(Stored items)

▬▬▬

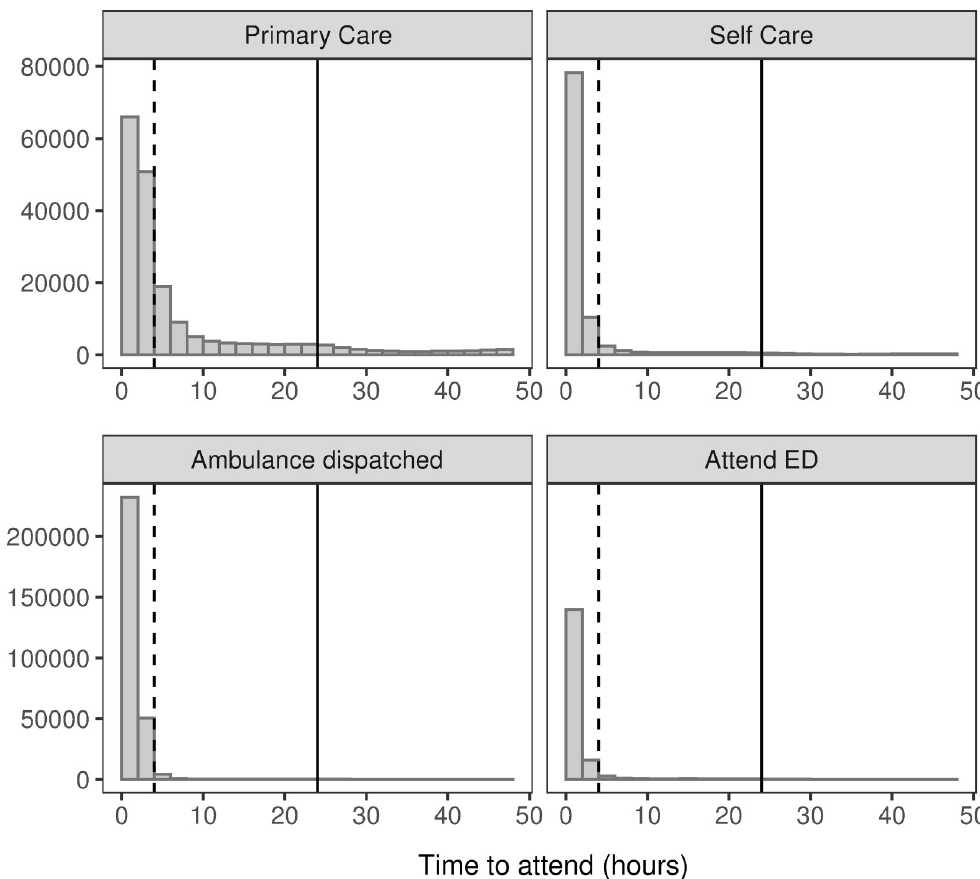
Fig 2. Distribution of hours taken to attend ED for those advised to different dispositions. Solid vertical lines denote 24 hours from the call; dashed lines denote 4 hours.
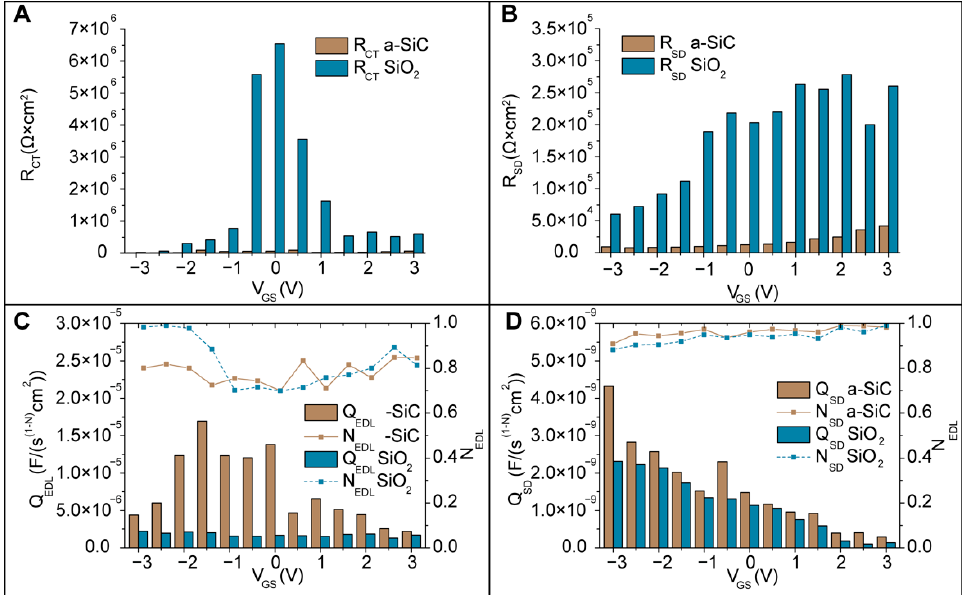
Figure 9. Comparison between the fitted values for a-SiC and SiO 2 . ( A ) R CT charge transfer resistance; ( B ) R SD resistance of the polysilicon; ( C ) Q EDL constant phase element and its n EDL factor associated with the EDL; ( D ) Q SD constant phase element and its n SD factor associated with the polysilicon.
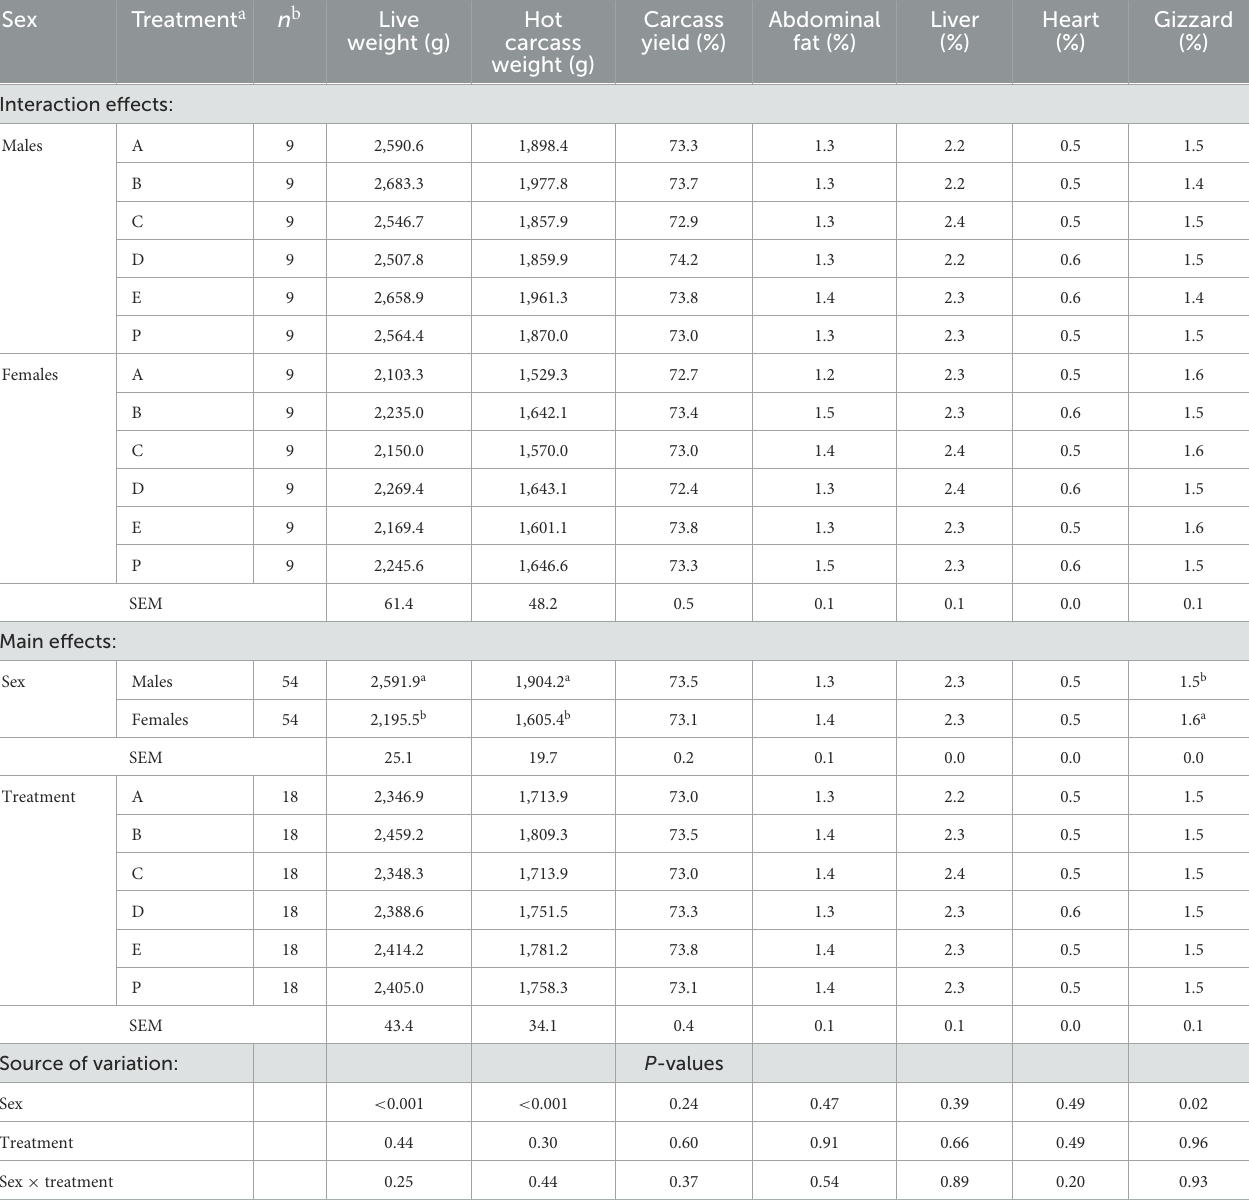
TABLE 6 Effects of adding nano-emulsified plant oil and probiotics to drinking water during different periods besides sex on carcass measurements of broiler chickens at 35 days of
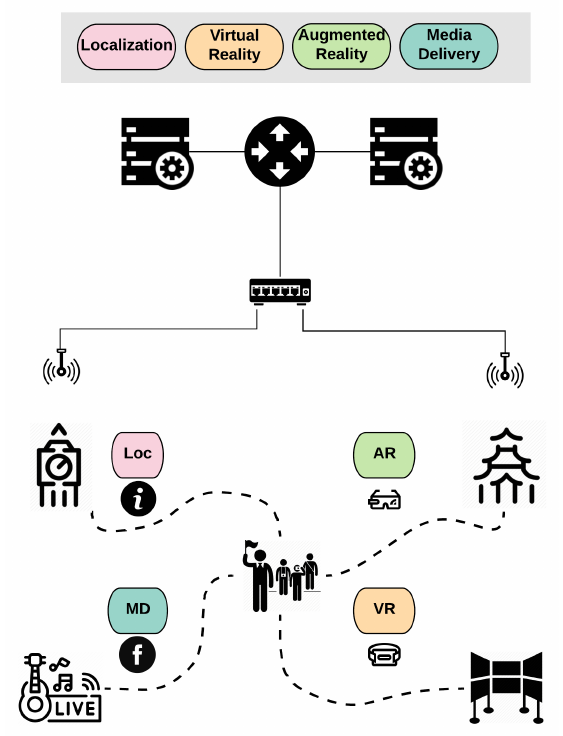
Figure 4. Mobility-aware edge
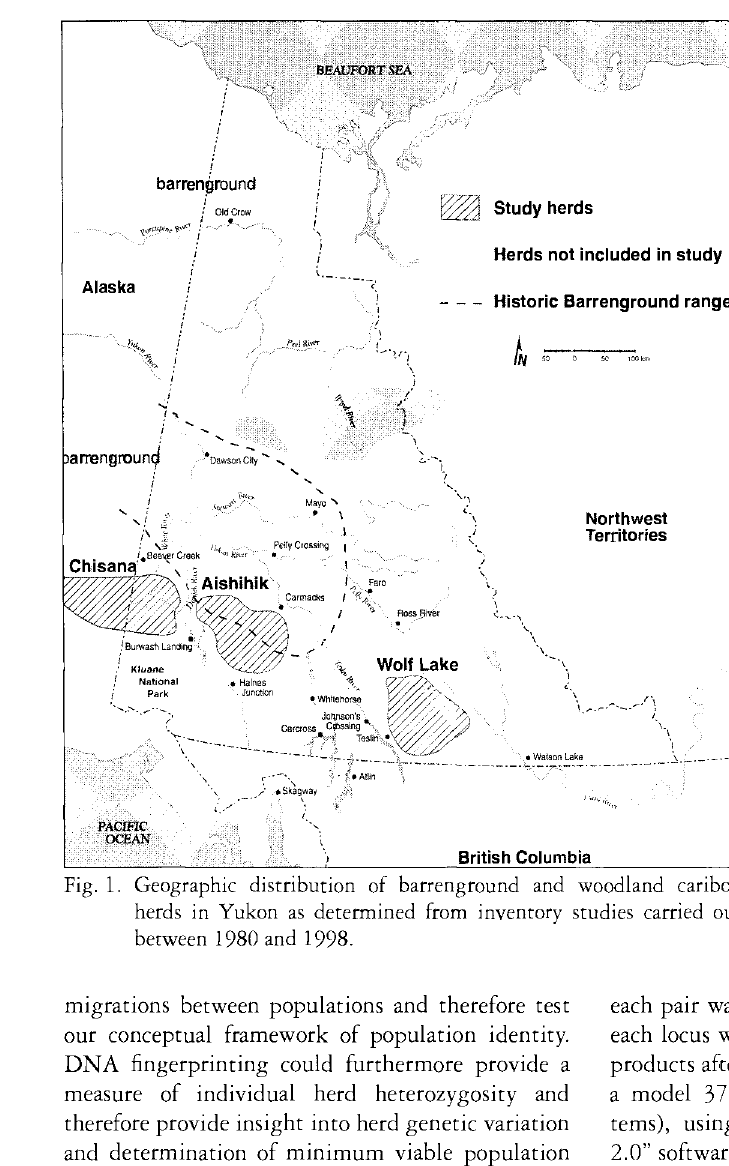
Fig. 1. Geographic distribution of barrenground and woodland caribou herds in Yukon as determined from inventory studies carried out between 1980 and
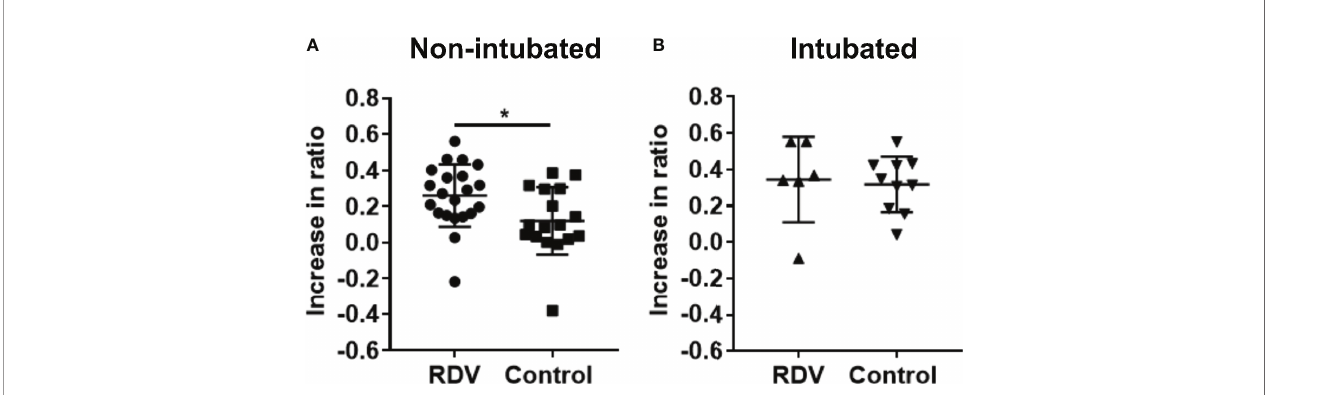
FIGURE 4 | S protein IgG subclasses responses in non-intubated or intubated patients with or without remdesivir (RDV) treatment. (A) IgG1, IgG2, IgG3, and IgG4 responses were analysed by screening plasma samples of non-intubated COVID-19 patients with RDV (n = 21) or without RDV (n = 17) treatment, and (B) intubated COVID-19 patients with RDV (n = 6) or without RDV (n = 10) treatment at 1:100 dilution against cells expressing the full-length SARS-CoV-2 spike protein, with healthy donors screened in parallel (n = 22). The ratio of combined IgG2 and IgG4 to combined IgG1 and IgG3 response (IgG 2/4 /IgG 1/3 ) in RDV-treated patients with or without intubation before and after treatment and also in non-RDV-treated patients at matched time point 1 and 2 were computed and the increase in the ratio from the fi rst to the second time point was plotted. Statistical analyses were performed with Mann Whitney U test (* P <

▬▬▬

DIRECTIONS FOR THIS TASK
Could you copy every record above exactly, leaving out the pictures?

EXERCISE RESULT
Fig 2. Distribution of hours taken to attend ED for those advised to different dispositions. Solid vertical lines denote 24 hours from the call; dashed lines denote 4 hours.
Figure 9. Comparison between the fitted values for a-SiC and SiO 2 . ( A ) R CT charge transfer resistance; ( B ) R SD resistance of the polysilicon; ( C ) Q EDL constant phase element and its n EDL factor associated with the EDL; ( D ) Q SD constant phase element and its n SD factor associated with the polysilicon.
TABLE 6 Effects of adding nano-emulsified plant oil and probiotics to drinking water during different periods besides sex on carcass measurements of broiler chickens at 35 days of
Figure 4. Mobility-aware edge
Fig. 1. Geographic distribution of barrenground and woodland caribou herds in Yukon as determined from inventory studies carried out between 1980 and
FIGURE 4 | S protein IgG subclasses responses in non-intubated or intubated patients with or without remdesivir (RDV) treatment. (A) IgG1, IgG2, IgG3, and IgG4 responses were analysed by screening plasma samples of non-intubated COVID-19 patients with RDV (n = 21) or without RDV (n = 17) treatment, and (B) intubated COVID-19 patients with RDV (n = 6) or without RDV (n = 10) treatment at 1:100 dilution against cells expressing the full-length SARS-CoV-2 spike protein, with healthy donors screened in parallel (n = 22). The ratio of combined IgG2 and IgG4 to combined IgG1 and IgG3 response (IgG 2/4 /IgG 1/3 ) in RDV-treated patients with or without intubation before and after treatment and also in non-RDV-treated patients at matched time point 1 and 2 were computed and the increase in the ratio from the fi rst to the second time point was plotted. Statistical analyses were performed with Mann Whitney U test (* P <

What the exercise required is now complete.